In other portions of this work of reference we read of "boxes" to hold articles of value, and of rich hangings, but beyond such allusions little can be gleaned of any furniture besides. The celebrated chair of Dagobert, now in the Louvre, and of which there is a cast in the South Kensington Museum, dates from some 150 years before Charlemagne, and is probably the only specimen of furniture belonging to this period which has been handed down to us. It is made of gilt bronze, and is said to be the work of a monk.

For the designs of furniture of the tenth to the fourteenth centuries we are in a great measure dependent upon old illuminated manuscripts and missals of these remote times. There are some illustrations of the seats of State used by sovereigns on the occasions of grand banquets, or of some ecclesiastical function, to be found in the valuable collections of old documents in the British Museum and the National Libraries of Paris and Brussels. It is evident from these authorities that the designs of State furniture in France and other countries dominated by the Carlovingian monarchs were of Byzantine character, that pseudo-classic style which was the prototype of furniture of about a thousand years later, when the Caesarism of Napoleon I., during the early years of the nineteenth century, produced so many designs which we now recognise as "Empire."

No history of mediaeval woodwork would be complete without noticing the Scandinavian furniture and ornamental wood carving of the tenth to the fifteenth centuries. There are in the South Kensington Museum plaster casts of some three or four carved doorways of Norwegian workmanship, of the tenth, eleventh, and twelfth centuries, in which scrolls are entwined with contorted monsters, or, to quote Mr. Lovett's description, " dragons of hideous aspect and serpents of more than usually tortuous proclivities." The woodcut of a carved lintel conveys a fail-idea of this work, and also of the old juniper wood tankards of a much later time.
:::
§ **Task 1**
In the passage on medieval furniture, what material is the chair of Dagobert made of?
§ **Task 2**
Copy out everything from "No history of" down to "much later time." in the passage on medieval furniture, word for word.

§ **Raw data**
:::
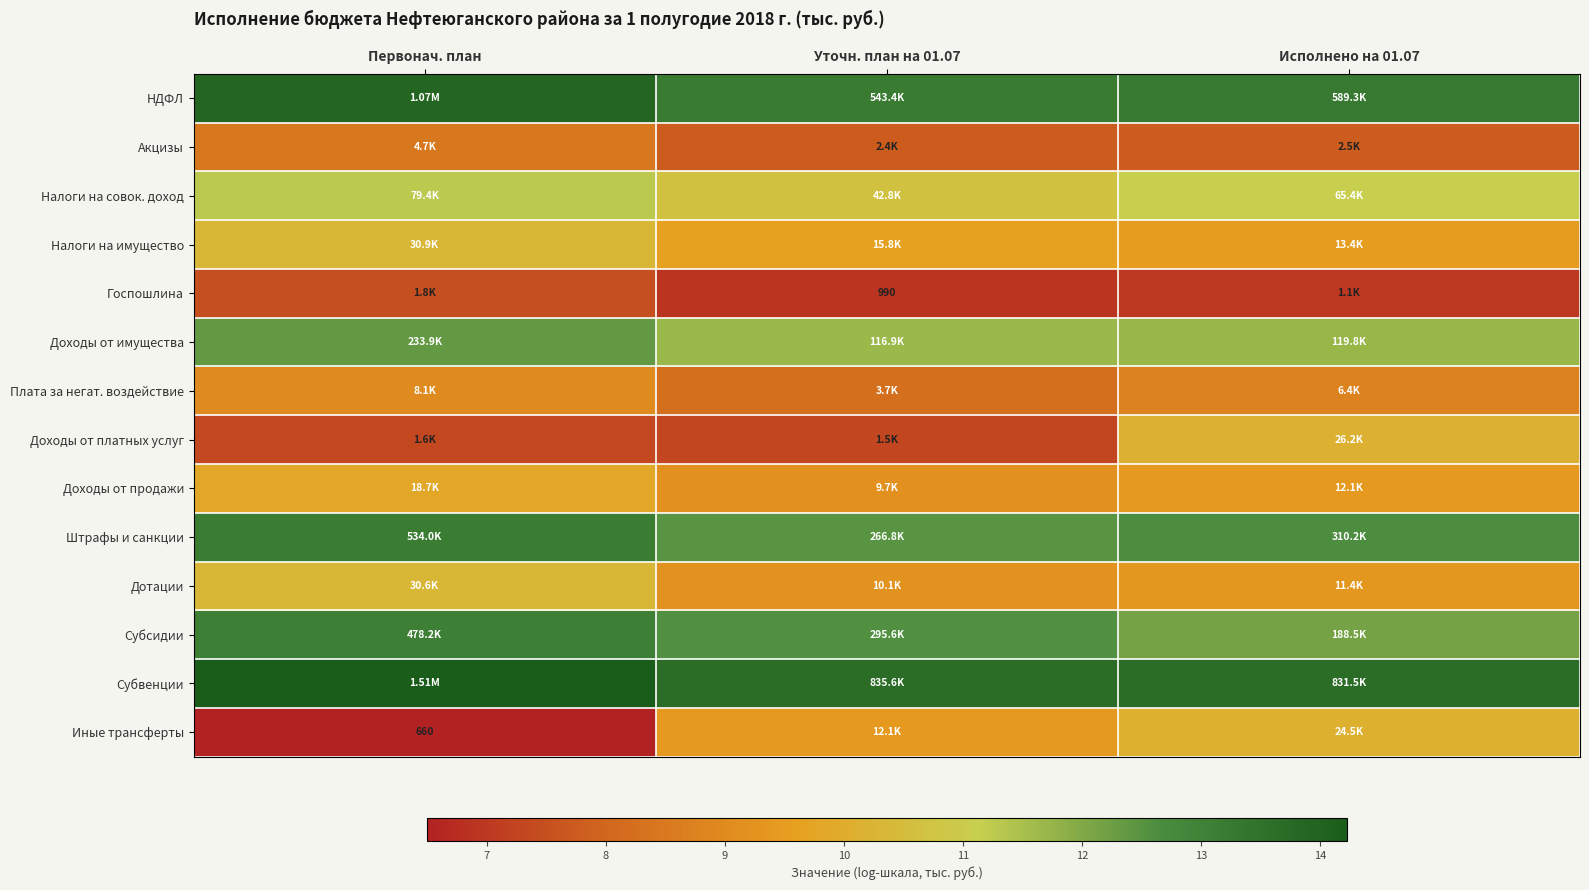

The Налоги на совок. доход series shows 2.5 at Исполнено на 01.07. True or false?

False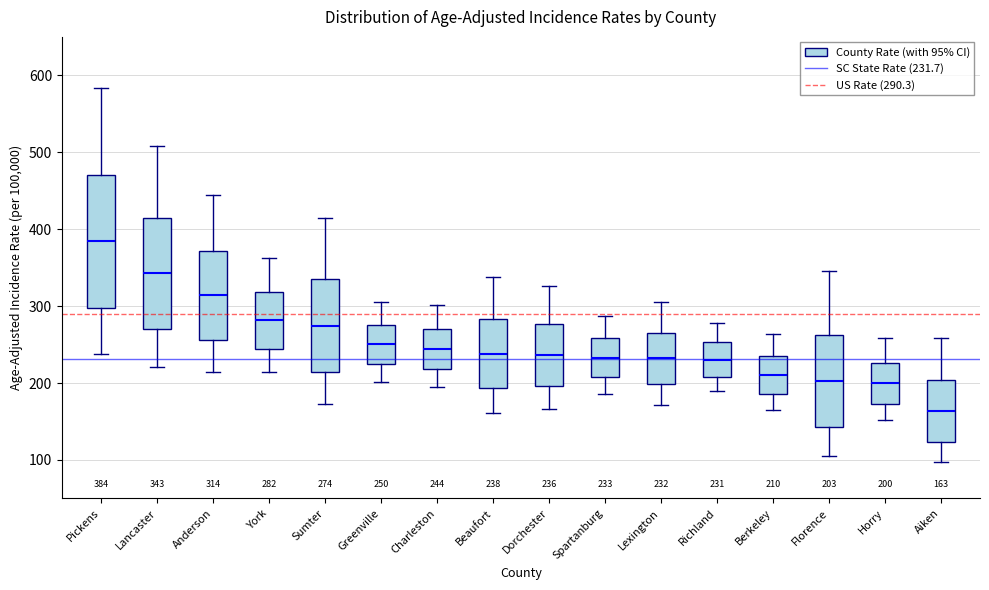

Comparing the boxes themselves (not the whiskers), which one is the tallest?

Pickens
:::
§ **Task response 1**
Gilt bronze.

§ **Task response 2**
No history of mediaeval woodwork would be complete without noticing the Scandinavian furniture and ornamental wood carving of the tenth to the fifteenth centuries. There are in the South Kensington Museum plaster casts of some three or four carved doorways of Norwegian workmanship, of the tenth, eleventh, and twelfth centuries, in which scrolls are entwined with contorted monsters, or, to quote Mr. Lovett's description, " dragons of hideous aspect and serpents of more than usually tortuous proclivities." The woodcut of a carved lintel conveys a fail-idea of this work, and also of the old juniper wood tankards of a much later time.